(所给文本):
# # # # #
异常部分是由硬件实现的,部分是由操作系统实现的(Exceptions are a form of exceptional control flow that are implemented partly by the hardware and partly by the operating system.)。

An exception is an abrupt change in the control flow in response to some change in the processor’s state. The change in state is known as an event. The event might be directly related to the execution of the current instruction. For example, a virtual memory page fault occurs, an arithmetic overflow occurs, or an instruction attempts a divide by zero. On the other hand, the event might be unrelated to the execution of the current instruction. For example, a system timer goes off or an I/O request completes.(状态的改变我们称之为事件,事件可能跟正在执行的指令相关,比如内存页错误;也可能与当前执行的指令不相干,比如CPU时间到了。)

不管是哪种情况,都会跳到对应的异常处理程序那里执行。(In any case, when the processor detects that the event has occurred, it makes an indirect procedure call (the exception), through a jump table called an exception table, to an operating system subroutine (the exception handler) that is specifically designed to process this particular kind of event.)

异常处理程序处理完以后,可能会发生以下三种情况的一种:

  • The handler returns control to the current instruction Icurr, the instruction that was executing when the event occurred.
  • The handler returns control to Inext, the instruction that would have executed next had the exception not occurred.
  • The handler aborts the interrupted program.
Classes of Exceptions

异常可以被分为4类:interrupts, traps, faults, and aborts.

  • Interrupts

Interrupts occur asynchronously as a result of signals from I/O devices that are external to the processor. Hardware interrupts are asynchronous in the sense that they are not caused by the execution of any particular instruction. Exception handlers for hardware interrupts are often called interrupt handlers.

这里讲到的asynchronous和synchronous的意思:Asynchronous exceptions occur as a result of events in I/O devices that are external to the processor. Synchronous exceptions occur as a direct result of executing an instruction.

interrupt的处理过程:

I/O devices such as network adapters, disk controllers, and timer chips trigger interrupts by signaling a pin on the processor chip and placing onto the system bus the exception number that identifies the device that caused the interrupt.

After the current instruction finishes executing, the processor notices that the interrupt pin has gone high, reads the exception number from the system bus, and then calls the appropriate interrupt handler. When the handler returns, it returns control to the next instruction (i.e., the instruction that would have followed the current instruction in the control flow had the interrupt not occurred). The effect is that the program continues executing as though the interrupt had never happened.

  • Traps and System Calls

Traps

Traps are intentional exceptions that occur as a result of executing an instruction. Like interrupt handlers, trap handlers return control to the next instruction. The most important use of traps is to provide a procedure-like interface between user programs and the kernel known as a system call.

User programs often need to request services from the kernel such as reading a file (read), creating a new process (fork), loading a new program (execve), or terminating the current process (exit). To allow controlled access to such kernel services, processors provide a special “syscall n” instruction that user programs can execute when they want to request service n. Executing the syscall instruction causes a trap to an exception handler that decodes the argument and calls the appropriate kernel routine.
# # # # #
(所给材料):
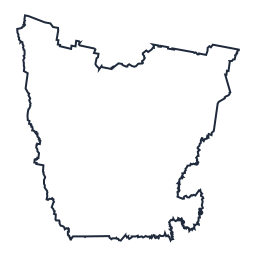 the district of Glen Innes Severn, New South Wales, Australia
{"feature_id": "25037944B18987498065819", "entity_name": "Glen Innes Severn", "entity_type": "district", "adm_level": 2, "iso_a3": "AUS", "parent_name": "Australia", "parent_adm1": "New South Wales", "projection": "equal_earth", "projection_center": [152.111, -29.631], "detail": "fine", "context": "isolated", "style": "outline", "palette": "slate", "viewbox_px": 256, "rotation_deg": 0, "n_neighbors": 0, "source": "geoboundaries", "source_scale": "gbopen_adm2", "svg_char_len": 5779}
<svg xmlns="http://www.w3.org/2000/svg" viewBox="0 0 256 256"><path d="M199.9,217.5L199.4,214.8L201.6,214.0L202.3,212.8L202.0,211.8L201.3,211.6L199.9,213.7L199.0,213.8L198.9,212.2L201.2,210.7L200.8,210.1L199.5,210.1L199.2,209.1L199.9,208.6L201.4,208.9L202.8,207.9L201.8,205.2L202.7,201.6L201.9,199.3L203.3,198.2L202.7,196.9L201.0,195.9L201.1,194.4L202.1,193.7L200.7,192.1L200.3,190.1L199.6,190.8L199.0,190.4L195.4,195.5L193.7,194.8L192.2,195.6L191.7,195.2L190.5,195.7L190.4,196.3L189.1,197.5L187.3,197.3L186.1,195.8L184.4,196.5L183.7,197.5L183.9,198.6L182.7,198.8L177.5,196.7L177.9,194.9L177.5,192.1L178.0,192.0L178.5,190.5L179.0,191.2L179.5,190.5L179.1,189.0L177.9,188.4L178.3,187.4L179.1,187.1L178.8,185.9L179.6,184.5L178.8,184.4L179.2,183.1L177.9,183.1L179.3,181.6L179.3,180.0L180.0,178.7L181.3,178.1L182.9,178.7L181.4,177.5L181.7,176.6L183.1,176.8L182.2,175.7L182.8,174.3L182.4,173.4L185.0,172.9L184.7,171.3L185.8,170.3L185.5,168.7L186.6,167.7L187.5,165.7L190.1,165.5L190.8,163.8L191.9,164.4L193.4,163.7L194.6,164.2L196.0,163.1L196.4,164.6L197.4,164.4L198.3,162.3L196.9,160.6L197.2,159.3L196.2,157.8L197.6,156.0L198.5,155.9L197.8,151.6L199.6,150.0L197.7,148.4L197.7,147.5L199.4,145.7L199.8,143.8L200.8,142.9L200.9,140.1L201.8,138.1L202.4,138.2L202.9,140.3L203.7,141.1L204.7,139.1L206.8,138.7L207.1,137.0L207.6,137.8L208.5,137.8L208.2,135.2L208.7,134.0L211.5,135.1L211.7,132.9L213.8,130.9L217.7,103.5L218.8,101.8L224.8,98.3L224.7,97.3L225.4,96.7L228.7,95.2L229.7,93.7L229.5,92.8L230.3,92.3L225.2,74.6L226.4,74.8L227.0,70.7L228.5,71.0L229.8,61.7L229.5,61.1L231.9,61.0L233.2,59.4L234.6,59.4L235.4,56.3L235.1,55.3L236.5,54.5L236.4,53.5L237.2,53.0L236.9,52.2L237.5,51.6L237.7,50.3L238.8,50.2L238.8,49.6L212.8,44.7L210.9,47.3L209.5,46.2L207.7,47.8L207.5,51.0L206.1,54.9L199.0,53.5L198.8,54.3L197.6,54.4L195.8,52.5L194.3,52.9L193.9,52.3L173.0,48.5L173.5,49.5L168.0,48.6L168.1,47.2L161.0,45.9L160.9,46.8L159.2,46.6L159.5,46.3L158.4,46.1L158.5,45.5L152.8,44.5L153.8,45.4L153.9,47.8L153.0,47.6L151.6,49.5L148.2,52.0L146.3,50.5L142.9,53.2L142.8,54.3L144.2,56.1L144.2,57.3L144.8,58.0L143.3,60.4L142.1,61.0L142.2,62.2L142.9,62.9L142.4,63.5L138.3,63.7L135.9,66.2L134.3,66.7L131.9,66.0L129.2,64.3L127.5,65.5L127.4,66.5L126.4,66.7L122.5,65.0L122.0,63.9L118.5,63.4L114.4,66.6L113.7,66.5L113.6,67.2L112.7,67.1L112.6,68.1L111.6,67.9L111.5,69.0L101.9,67.1L101.6,66.0L99.1,69.4L99.2,68.6L96.2,65.5L95.4,64.0L96.6,58.2L98.0,57.2L98.5,53.8L94.0,53.0L95.4,49.4L94.3,48.5L79.7,45.4L78.9,44.2L79.9,42.7L79.5,42.9L79.0,41.3L76.2,40.8L75.5,46.4L71.5,45.7L71.1,48.9L59.9,46.2L60.1,44.9L57.8,44.5L58.4,40.2L56.6,39.9L58.2,30.6L58.0,27.9L53.0,27.0L50.4,23.4L44.9,22.4L28.2,16.0L25.0,15.4L24.4,19.8L25.0,20.5L24.2,21.7L24.0,22.5L24.5,23.0L23.7,24.2L24.4,24.1L25.0,24.9L23.5,26.5L22.3,26.9L21.7,28.0L17.2,29.0L17.5,32.8L18.4,34.4L18.3,36.6L19.2,37.9L18.9,39.5L20.7,41.3L20.5,42.4L21.4,41.7L22.4,42.2L22.7,44.4L23.5,45.8L23.0,47.7L23.6,48.7L23.6,49.7L24.5,50.3L24.6,54.4L24.3,55.5L23.6,55.9L24.5,57.8L23.3,60.0L23.9,63.5L23.8,65.8L24.3,67.2L23.9,71.1L27.7,73.2L25.6,88.5L28.1,92.9L29.2,93.6L28.5,95.3L30.1,98.2L30.2,98.7L29.2,100.1L30.6,103.6L30.1,104.8L30.4,105.7L29.2,108.7L28.4,109.3L27.8,112.5L27.5,115.7L27.8,120.1L29.5,121.0L29.1,123.8L30.9,124.1L30.8,125.1L31.5,125.3L31.3,126.7L32.3,126.9L32.7,128.9L32.2,130.4L33.9,130.7L35.7,133.1L35.8,131.8L36.3,131.9L36.1,133.1L37.5,133.4L37.5,136.7L38.8,137.6L38.7,139.0L39.7,139.2L39.3,140.6L40.3,140.8L39.8,144.1L37.2,143.7L37.1,144.6L36.6,144.6L36.2,147.5L37.3,149.2L37.5,151.4L39.0,153.0L38.4,158.0L37.3,157.8L37.2,159.1L36.1,159.0L36.0,159.7L34.7,159.5L34.3,162.5L36.6,162.9L36.4,164.0L43.4,165.3L43.0,171.8L43.6,172.3L43.5,173.9L45.2,177.2L44.0,180.1L44.0,183.8L44.8,185.3L44.7,187.6L47.1,191.0L47.4,192.7L47.0,193.3L47.3,196.1L46.6,199.4L48.0,199.9L49.4,198.7L51.5,199.0L52.2,198.2L53.5,199.4L53.2,200.4L54.0,201.9L53.5,202.3L51.7,207.2L53.2,208.9L54.0,211.1L54.7,211.3L54.0,213.9L55.8,214.4L55.5,219.6L56.1,220.4L59.2,220.5L59.6,221.7L59.5,223.3L60.6,225.6L63.1,226.3L64.3,227.4L64.8,229.3L66.6,228.2L67.8,228.9L68.3,228.3L68.8,228.8L68.9,231.7L67.9,231.7L67.8,233.1L67.9,234.5L68.4,235.0L67.4,235.1L68.8,235.5L70.5,239.5L71.0,239.5L71.3,237.8L71.9,238.0L73.0,236.4L85.0,236.4L85.2,236.9L86.0,236.4L109.2,236.1L109.5,237.7L111.5,239.2L112.3,238.3L115.8,238.3L116.4,237.8L117.0,238.8L118.3,238.9L118.9,240.1L120.7,240.6L125.4,235.1L125.4,235.7L126.4,236.2L127.0,237.4L128.1,236.5L128.0,237.2L129.2,238.9L131.7,237.3L131.7,236.4L135.6,236.5L137.8,235.7L138.0,237.2L141.8,236.4L142.7,237.3L143.6,237.3L145.7,236.0L147.5,236.8L149.3,236.5L149.8,237.8L150.8,236.7L150.7,237.5L151.5,238.2L153.5,235.1L154.7,235.4L155.0,237.6L155.6,238.1L156.6,237.6L157.0,236.7L158.6,238.3L158.9,237.8L158.3,236.9L159.0,235.7L159.8,235.2L160.5,235.9L163.1,236.1L164.5,235.2L165.0,233.1L166.2,236.2L168.0,235.4L168.4,236.6L169.2,236.7L170.6,240.4L171.2,239.4L173.0,239.1L171.8,237.0L172.7,236.6L171.9,235.6L172.4,234.7L171.4,234.5L170.9,233.0L171.2,232.5L172.4,233.0L172.6,232.3L170.0,229.5L170.9,229.4L171.0,228.4L171.7,228.5L171.8,227.4L169.8,226.3L170.3,225.2L169.5,224.3L169.7,223.3L169.1,222.3L170.8,220.1L172.1,220.2L172.4,219.5L173.1,219.5L173.3,218.5L174.2,220.2L175.8,221.1L176.6,220.3L177.9,220.3L178.2,218.1L180.3,219.3L181.6,218.4L181.8,218.9L180.3,220.3L182.3,220.3L182.4,220.9L181.6,221.3L181.8,222.9L182.8,222.0L183.1,220.8L183.9,221.4L184.1,222.6L182.2,223.8L182.7,225.6L183.5,225.5L183.9,228.0L184.6,228.4L185.2,227.8L186.2,228.6L186.5,228.3L186.0,227.3L187.1,227.2L188.9,228.3L189.3,230.9L189.9,230.1L189.7,228.9L190.6,229.6L191.7,228.9L192.2,229.8L193.4,228.1L194.5,228.8L194.1,227.1L194.6,226.1L194.1,224.7L195.6,224.9L196.8,224.0L198.8,224.6L198.7,223.9L197.3,222.4L198.5,221.0L198.6,217.6L199.9,217.5Z" fill="none" stroke="#1e293b" stroke-width="2"/></svg>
# # # # #
(任务目标): 请根据所给文本回答:异常被分为哪四类? 所给材料与所给文本没有任何关联。

(正确结果): interrupts、traps、faults 和 aborts。